Small-angle neutron scattering study of composites based on poly(phenylene oxide) modified with hybrid starlike fullerene-containing macromolecules

• Published in: Polymer science. Series A, Chemistry, physics Vol. 57; no. 1; pp. 76 - 85
• Main Authors: Lebedev, V. T., Kulvelis, Yu. V., Orlova, D. N., Krasnopeeva, E. L., Vinogradova, L. V.
• Format: Journal Article
• Language: English
• Published: Moscow Pleiades Publishing 01.01.2015; Springer Nature B.V
• Subjects: Buckminsterfullerene; Channels; Chemistry; Chemistry and Materials Science; Diffusion; Fullerenes; Methyl alcohol; Neutron scattering; Oxides; Polymer matrix composites; Polymer Membranes; Polymer Sciences; Solvents; Fullerene; Polymer Science Series; Composite Membrane; Gyration Radius; Diblock Copolymer
• ISSN: 0965-545X; 1555-6107
• DOI: 10.1134/S0965545X15010046

Composite films based on poly(2,6-dimethyl-1,4-phenylene oxide) modified with a hybrid star-like polymer (1, 3, and 5 wt %) with a fullerene C60 branching center and polymer chain arms of various structures (nonpolar polystyrene and the polar poly(2-vinylpyridine)- block -poly( tert -butyl methacrylate) diblock copolymer) are investigated via small-angle neutron scattering.

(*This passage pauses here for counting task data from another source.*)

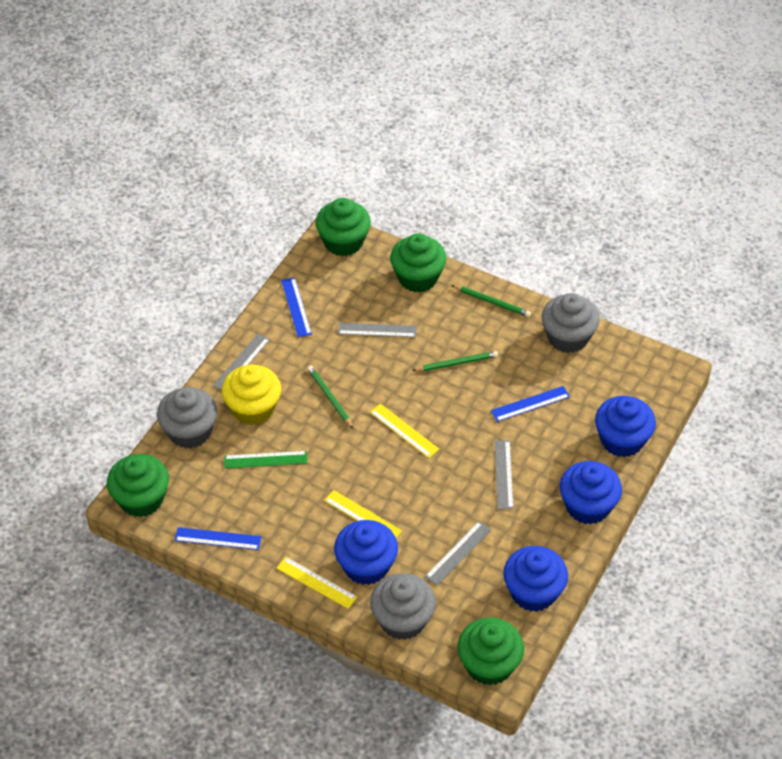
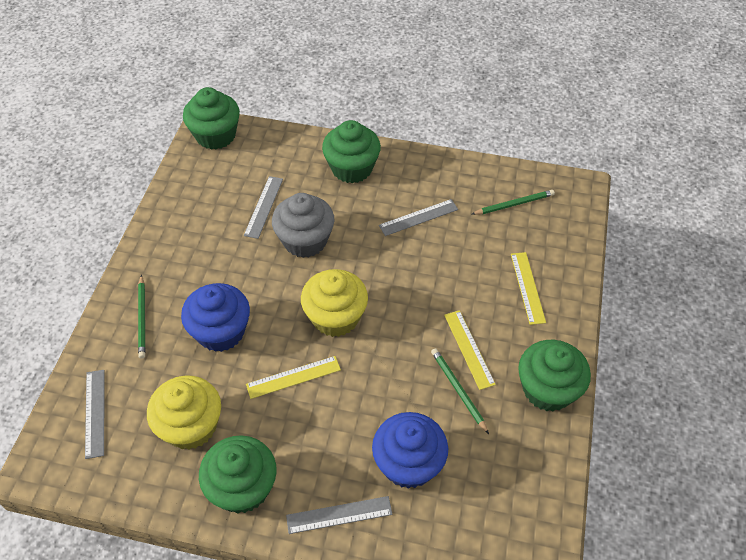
blue cupcake: [334,520,398,585] [503,546,568,612] [560,461,622,525] [595,396,656,457] = 4 -> [181,283,250,352] [372,412,448,489] = 2
blue ruler: [174,527,262,550] [281,277,312,337] [491,386,570,422] = 3 -> none = 0
green ruler: [224,451,307,469] = 1 -> none = 0
grey cupcake: [157,387,217,449] [370,573,436,640] [542,293,599,353] = 3 -> [272,193,335,258] = 1
yellow cupcake: [222,365,281,425] = 1 -> [147,376,221,450] [301,269,368,337] = 2

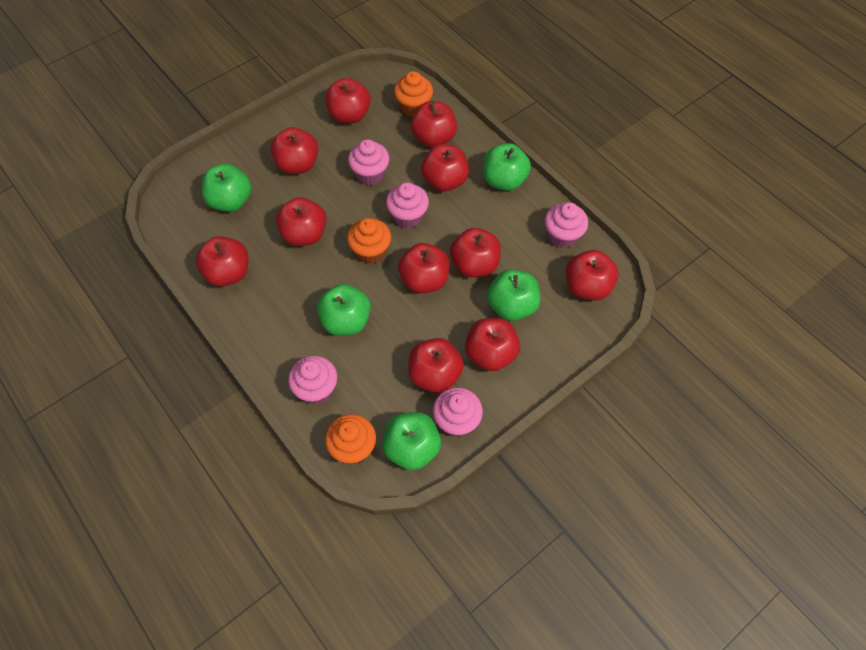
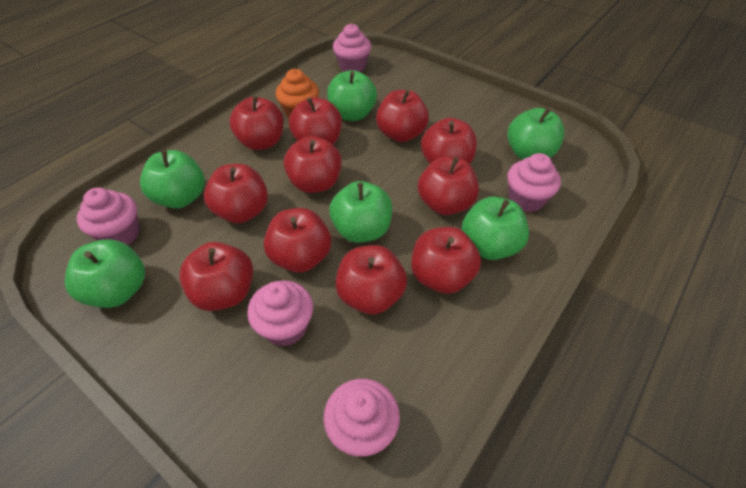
green apple: [201,164,251,212] [317,284,371,336] [382,412,441,470] [483,143,531,191] [487,269,540,321] = 5 -> [65,239,145,308] [140,150,205,209] [327,70,377,121] [329,181,392,242] [462,196,529,260] [507,108,564,160] = 6
orange cupcake: [325,414,376,464] [347,218,391,264] [394,71,433,117] = 3 -> [276,69,319,119] = 1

The data analysis for initially dry samples of the matrix polymer and composites and for samples dried after swelling in deuterated methanol shows that the latter samples fil diffusion channels, a circumstance that provides a high contrast between them and the protonated matrix. This fact allows the distribution of methanol in swollen membranes and the geometry of diffusion channels to be studied. It is found that the matrix polymer possesses highly branched channels. However, removal of the solvent from the swollen polymer results in partial disappearance of the channels and transformation of the polymer into a more homogeneous material. In the case of composites, in contrast, as the fraction of the starlike polymer is increased, a well-developed system of linear channels that survive after solvent removal is formed in the matrix.